Is he? "You did great how you waited for the last four minutes — that's very smart," he smiles, pointing to the time on a nearby screen. What he will tell me is that as the largest private shareholder in a public company, "I don't want to make any statements that affect it in any way. I also don't want to be a back-seat driver."
It is a cruel irony that the man who considers he invented the future of work had to sit out the biggest rethink of office work that the world has ever seen. But the pandemic has only strengthened his belief in the WeWork model. As we return to offices, but in a more flexible, hybrid manner, "the opportunity is going to be even greater", he assures me.
As he was at WeWork, Neumann remains an outlier, an uncommon figure who fascinates even the people appalled by his comeback bid. He seems to believe in the story he's telling, even if other people won't. But then we want our entrepreneurs to see the world in ways that the rest of us can't. From Elizabeth Holmes to Elon Musk, we fetishise founders' quirks on the way up. (Those turtlenecks! That cavalier disregard for regulation!) On the way down, we wonder why they never conformed.

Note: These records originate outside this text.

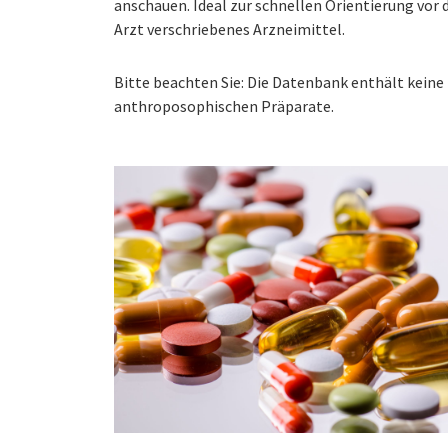
anschauen. Ideal zur schnellen Orientierung vo
Arzt verschriebenes Arzneimittel.
Bitte beachten Sie: Die Datenbank enthält kei
anthroposophischen Präparate.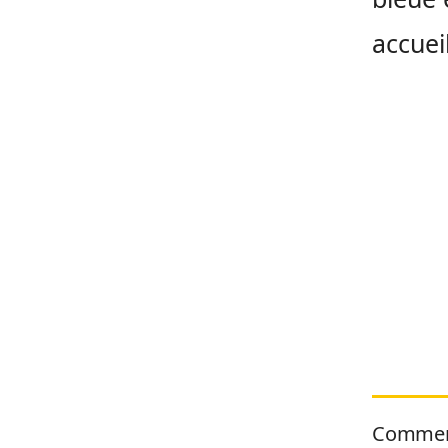
accuei
Commen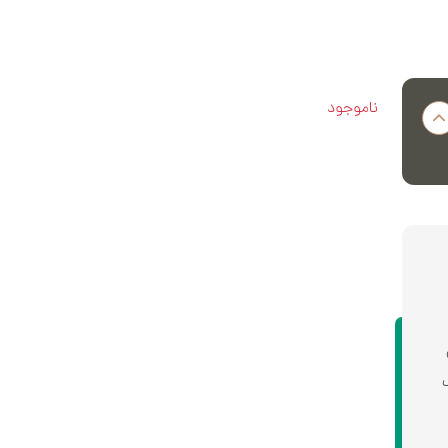
ناموجود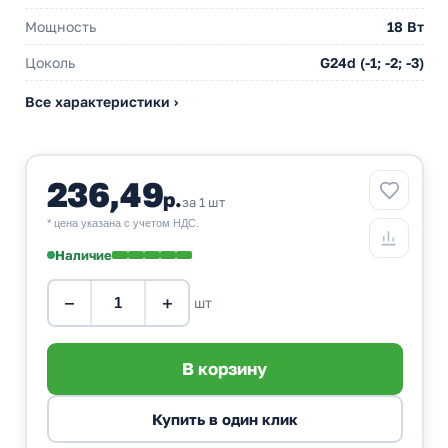
Мощность
18 Вт
Цоколь
G24d (-1; -2; -3)
Все характеристики ›
236,49
р.
за 1 шт
* цена указана с учетом НДС.
Наличие
−
+
шт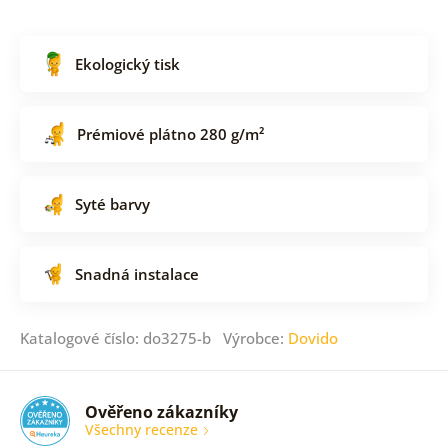
Ekologický tisk
Prémiové plátno 280 g/m²
Syté barvy
Snadná instalace
Katalogové číslo: do3275-b Výrobce:
Dovido
Ověřeno zákazníky
Všechny recenze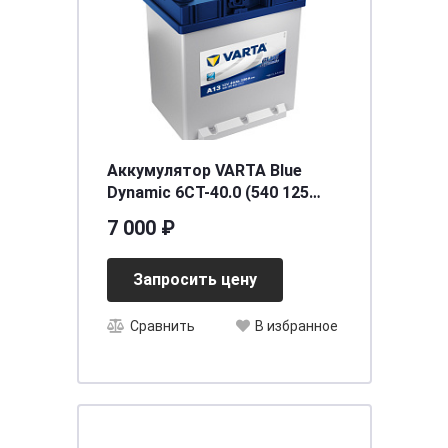
Аккумулятор VARTA Blue
Dynamic 6СТ-40.0 (540 125
033) тонк.кл/бортик
7 000 ₽
Запросить цену
Сравнить
В избранное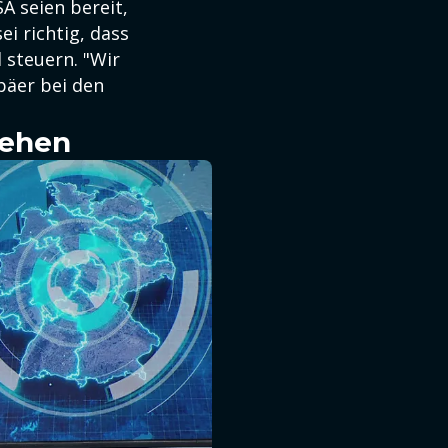
A seien bereit,
i richtig, dass
 steuern. "Wir
päer bei den
sehen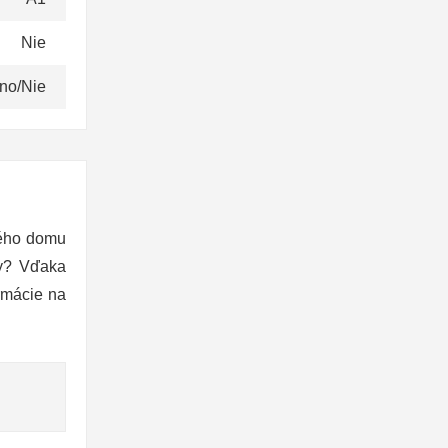
Nie
no/Nie
ného domu
ky? Vďaka
rmácie na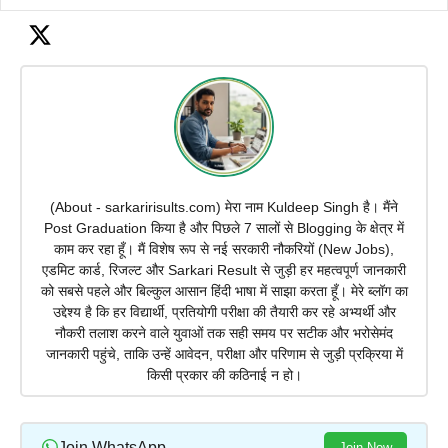
(About - sarkaririsults.com) मेरा नाम Kuldeep Singh है। मैंने
Post Graduation किया है और पिछले 7 सालों से Blogging के क्षेत्र में
काम कर रहा हूँ। मैं विशेष रूप से नई सरकारी नौकरियों (New Jobs),
एडमिट कार्ड, रिजल्ट और Sarkari Result से जुड़ी हर महत्वपूर्ण जानकारी
को सबसे पहले और बिल्कुल आसान हिंदी भाषा में साझा करता हूँ। मेरे ब्लॉग का
उद्देश्य है कि हर विद्यार्थी, प्रतियोगी परीक्षा की तैयारी कर रहे अभ्यर्थी और
नौकरी तलाश करने वाले युवाओं तक सही समय पर सटीक और भरोसेमंद
जानकारी पहुंचे, ताकि उन्हें आवेदन, परीक्षा और परिणाम से जुड़ी प्रक्रिया में
किसी प्रकार की कठिनाई न हो।
Join WhatsApp
Join Now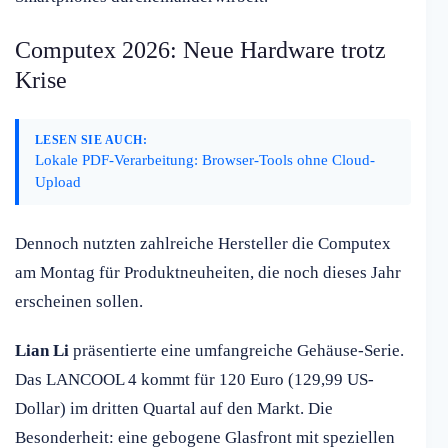
Computex 2026: Neue Hardware trotz
Krise
LESEN SIE AUCH:
Lokale PDF-Verarbeitung: Browser-Tools ohne Cloud-
Upload
Dennoch nutzten zahlreiche Hersteller die Computex
am Montag für Produktneuheiten, die noch dieses Jahr
erscheinen sollen.
Lian Li
präsentierte eine umfangreiche Gehäuse-Serie.
Das LANCOOL 4 kommt für 120 Euro (129,99 US-
Dollar) im dritten Quartal auf den Markt. Die
Besonderheit: eine gebogene Glasfront mit speziellen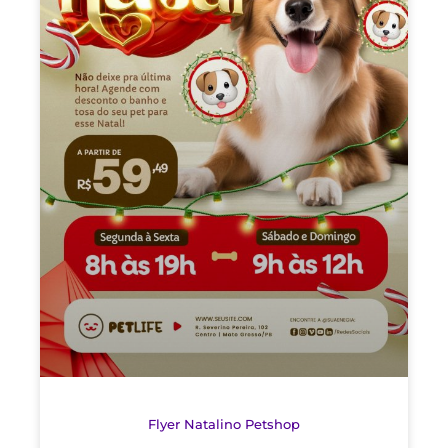
Flyer Natalino Petshop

We are even more fascinated by their comebacks. Steve Jobs had one. So did Masayoshi Son. I ask Neumann if he had any such model in mind when he sat down to start writing his second act. He pauses, even longer this time. "I think what's beautiful about the new story is that it is a progression and a consequence of the old story," he replies softly. "I don't know if it's a model, but a thought that guided me is that if we take everything that happened as a lesson, and we celebrate the great, we learn from whatever it is we can learn from, and then apply it as we move forward into the future, then it . . . it's extremely beneficial," he tails off.
I ask again: what does he, Adam Neumann, want the next chapter of the Adam Neumann story to be? "That's an easy one. This chapter, I would love it to be the truth."